Teachers in B.C. will vote September 10 on support for a union proposal to send the current strike to arbitration and immediately open classrooms for the new school year as soon as government says yes.
On Friday the BCTF called for the B.C. government to agree to arbitration as a way of getting past the impasse. The education minister almost immediately rejected the proposal.
The BCTF will still conduct a vote of all its members on whether they support the call for arbitration and a return to work. That way, if the government finally gives in to pressure to arbitrate, school can start almost immediately.
The BCTF’s main condition is for government to agree to let the court process finally determine class size and class composition issues. This arises because the B.C. Supreme Court has twice ruled that B.C. teachers’ Charter of Rights were violated when, in 2002, the government brought in legislation that eliminated provisions from the teacher collective agreement. The decision has not come into effect because the government is appealing the judgement.
The government is trying to force the BCTF to give up the rights that were defined by the courts by including a clause that would eliminate the effect of the court decisions. BCTF president Jim Iker pointed to this as a key block to reaching an agreement.

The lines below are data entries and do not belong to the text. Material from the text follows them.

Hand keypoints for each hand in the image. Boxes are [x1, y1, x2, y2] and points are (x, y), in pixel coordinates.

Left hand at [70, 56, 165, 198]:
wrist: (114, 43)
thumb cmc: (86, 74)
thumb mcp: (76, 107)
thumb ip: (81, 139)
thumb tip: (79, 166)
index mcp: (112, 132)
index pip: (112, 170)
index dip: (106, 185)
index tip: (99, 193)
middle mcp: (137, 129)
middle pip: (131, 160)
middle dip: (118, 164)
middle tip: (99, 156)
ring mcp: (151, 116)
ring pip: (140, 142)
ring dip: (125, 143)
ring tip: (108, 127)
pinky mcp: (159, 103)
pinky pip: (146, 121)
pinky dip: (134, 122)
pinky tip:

This follows a pattern of trying to break the BCTF rather than negotiating. The government’s own negotiator has acknowledged that he has made no moves toward an agreement throughout the 18 months of negotiation. The BCTF, in contrast, has made several compromises to find a settlement.
The government is counting on financial pressure to undermine teachers. Since rotating strikes started in May, teachers have lost a full month of salaries and received only $200 in strike pay.
Teacher unions in Ontario provided $1.5 million to support B.C. teachers. Funds for a hardship fund have come from other donations, including some from teachers donating their strike pay for others who need it more.
A group of parents have started a website called FamiliesFundingTeachers.ca as a crowd-funding approach to supporting teachers. They are particularly encouraging parents being promised by government that they will receive $40 for each child under 13 for every day of the strike. In just a few days, more than $20,000 had been raised for the hardship fund.
Teachers and the others are putting pressure on the BC Liberal members of the Legislature with demonstrations at their offices. Most of the MLAs have shut out the public and closed their offices rather than deal with the protests.
A BC Federation of Labour rally in downtown Vancouver on Friday drew several thousand teachers, families and friends — enough to block the road in front of the provincial government offices.
The BCTF has a Livestream channel which carries briefings for members and the media and has attracted as many as 30,000 viewers.
Larry Kuehn is the B.C. Teachers’ Federation’s Director of Research and Technology.